Thursday, June 30, 2011

The Cost of US war on the World

Wisdom Quarterly (ANALYSIS)
(costsofwar.org)

Even if Pres. Obama came to office promising to pull out of Afghanistan, he changed his mind. Almost immediately, he sent in more invading and occupying troops. There was more than one major surges. He recently reluctantly said he would bring a fraction of them back.
But the fact is, there are more soldiers there now than there ever have been. This will be true even if he gets around to withdrawing some a year from now as he promised. How many soldiers in the field? There are a quarter US million soldiers in Afghanistan, it is said, but that must also include Iraq, CIA boots in Libya, and elsewhere. Why are there any in Afghanistan? No one knows. The Russians were greatly interested, so interested that it became their "Vietnam."
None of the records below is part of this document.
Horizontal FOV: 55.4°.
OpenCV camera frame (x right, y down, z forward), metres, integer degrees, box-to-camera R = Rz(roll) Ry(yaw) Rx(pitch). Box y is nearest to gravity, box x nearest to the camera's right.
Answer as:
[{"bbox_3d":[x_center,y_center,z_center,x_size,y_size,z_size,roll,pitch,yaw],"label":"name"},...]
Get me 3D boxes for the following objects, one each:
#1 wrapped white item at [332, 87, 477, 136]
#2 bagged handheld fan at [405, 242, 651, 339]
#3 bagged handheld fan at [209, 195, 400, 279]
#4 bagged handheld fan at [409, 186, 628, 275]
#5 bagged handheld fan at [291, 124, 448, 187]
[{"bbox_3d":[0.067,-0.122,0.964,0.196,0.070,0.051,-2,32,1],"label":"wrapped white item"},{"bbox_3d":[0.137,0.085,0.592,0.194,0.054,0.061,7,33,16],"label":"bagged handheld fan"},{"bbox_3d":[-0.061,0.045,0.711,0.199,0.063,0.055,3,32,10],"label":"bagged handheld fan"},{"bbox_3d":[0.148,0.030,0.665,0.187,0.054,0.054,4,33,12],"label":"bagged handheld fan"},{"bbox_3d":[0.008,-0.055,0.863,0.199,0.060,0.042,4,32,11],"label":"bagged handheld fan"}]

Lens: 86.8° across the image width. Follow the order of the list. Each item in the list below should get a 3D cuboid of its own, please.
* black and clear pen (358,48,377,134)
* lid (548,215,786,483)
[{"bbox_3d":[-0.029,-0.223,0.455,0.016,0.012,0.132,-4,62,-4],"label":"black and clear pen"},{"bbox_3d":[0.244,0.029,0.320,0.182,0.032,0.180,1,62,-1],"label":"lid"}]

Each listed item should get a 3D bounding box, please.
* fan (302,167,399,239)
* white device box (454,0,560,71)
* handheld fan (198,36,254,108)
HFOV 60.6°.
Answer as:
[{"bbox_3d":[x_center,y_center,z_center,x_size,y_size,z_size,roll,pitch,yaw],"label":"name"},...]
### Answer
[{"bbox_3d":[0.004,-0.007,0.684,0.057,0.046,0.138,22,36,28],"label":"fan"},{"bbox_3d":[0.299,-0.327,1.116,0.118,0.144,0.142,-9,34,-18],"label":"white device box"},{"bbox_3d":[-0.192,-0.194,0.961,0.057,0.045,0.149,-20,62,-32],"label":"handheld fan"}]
Robert Gates, Secretary of War, before presidential award and passing the job off to CIA head (csmonitor.com)

More shocking and less well known is the sad truth that even as poorly paid, PTSD-suffering "soldiers" are withdrawn, "private contractors" are sent in. There are more boots on the ground and more entering all the time.
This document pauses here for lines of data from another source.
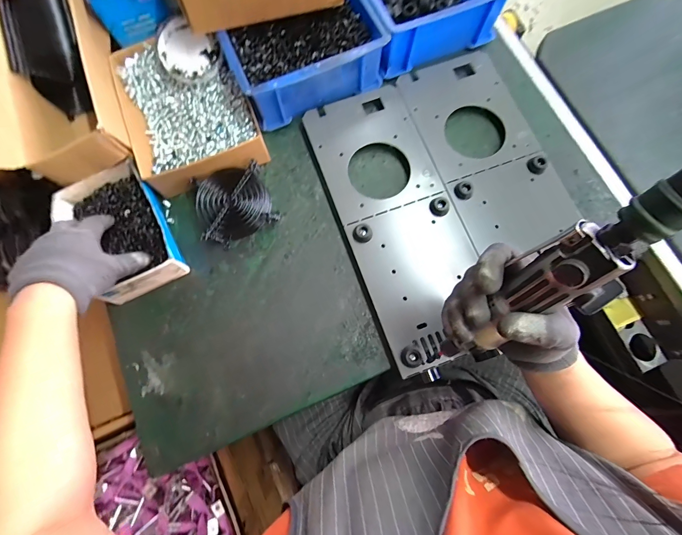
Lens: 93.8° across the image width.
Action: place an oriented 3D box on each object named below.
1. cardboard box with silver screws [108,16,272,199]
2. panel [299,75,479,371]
[{"bbox_3d":[-0.216,-0.225,0.443,0.163,0.041,0.228,-25,77,-5],"label":"cardboard box with silver screws"},{"bbox_3d":[0.077,-0.072,0.430,0.150,0.019,0.386,-20,77,-3],"label":"panel"}]

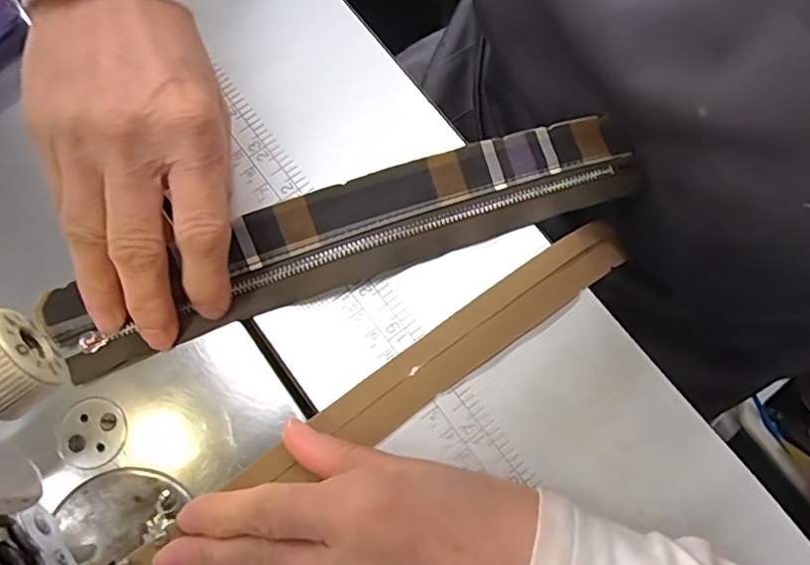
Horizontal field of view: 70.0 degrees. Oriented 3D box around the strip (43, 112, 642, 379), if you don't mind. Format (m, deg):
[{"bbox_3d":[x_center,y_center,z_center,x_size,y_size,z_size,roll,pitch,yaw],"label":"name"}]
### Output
[{"bbox_3d":[-0.020,-0.021,0.241,0.251,0.016,0.039,-20,77,-7],"label":"strip"}]

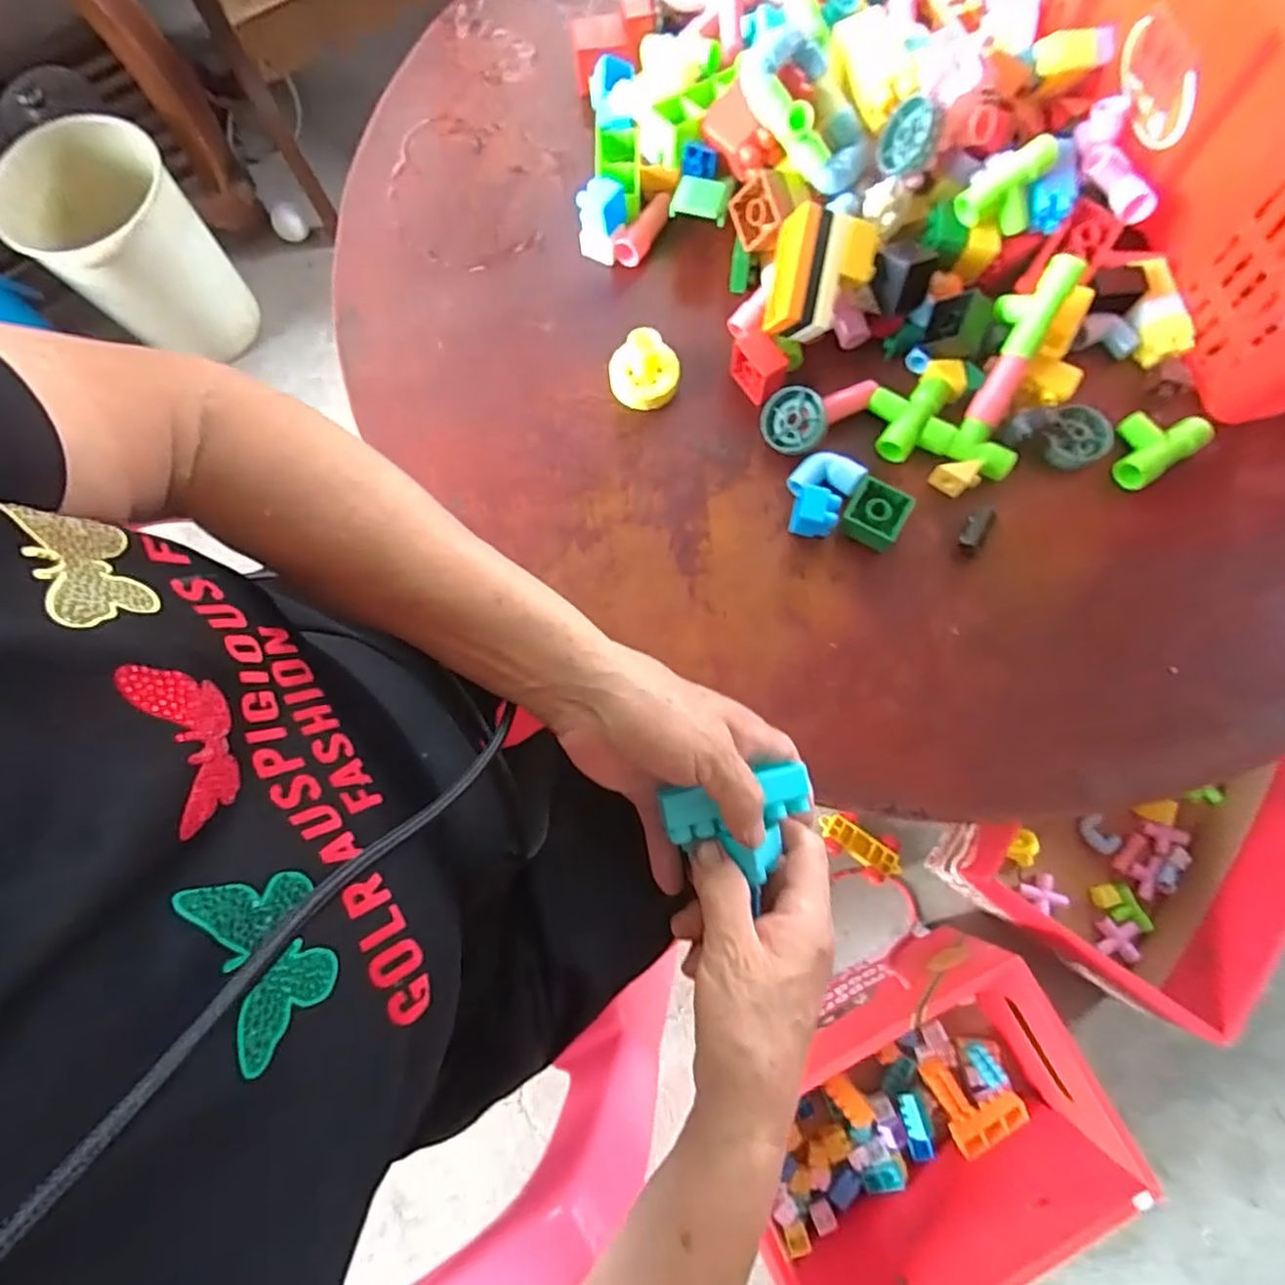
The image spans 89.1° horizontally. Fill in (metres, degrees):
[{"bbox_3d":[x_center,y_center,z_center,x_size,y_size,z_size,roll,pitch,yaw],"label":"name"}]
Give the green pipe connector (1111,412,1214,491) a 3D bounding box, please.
[{"bbox_3d":[0.322,-0.126,0.414,0.061,0.021,0.041,-32,77,-6],"label":"green pipe connector"}]

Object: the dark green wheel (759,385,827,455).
[{"bbox_3d":[0.096,-0.140,0.413,0.040,0.007,0.040,4,102,19],"label":"dark green wheel"}]

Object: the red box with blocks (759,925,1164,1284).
[{"bbox_3d":[0.289,0.527,0.729,0.389,0.199,0.250,-26,77,-4],"label":"red box with blocks"}]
The same happened -- thanks to Halliburton and Blackwater and Xe and other private-corporate armies -- in Iraq. Paid mercenaries do more and cost much more than regular military service personnel.
So even if all US soldiers were brought home, the secret, publicly-funded private-war would rage on. Pres. Obama is a hypocrite, and now he's a warmonger. Gates, the former head of the Pentagon (today being his last day) was not cooperating. But Leon Panetta, former CIA chief, should do as told, using his clandestine skills to promote corporate interests sitting in his new Pentagon office.

We argue and worry about gay marriage, gay soldiers, Washington sex scandals. Meanwhile, ultra-violence plays out all over the world sponsored by US taxpayers and secret sources of money (like the lucrative illegal drug trade):
  • Libya (an illegal war, but Obama doesn't mind that)
  • Yemen
  • Egypt
  • Pakistan (those drones have to prove they were worth it)
  • Iraq (the forgotten war)
  • secret conflicts (in China, space, Saudi Arabia, Africa, Bahrain, and who can forget the war on our homeland) plus the
  • United States' longest running war ever, Afghanistan.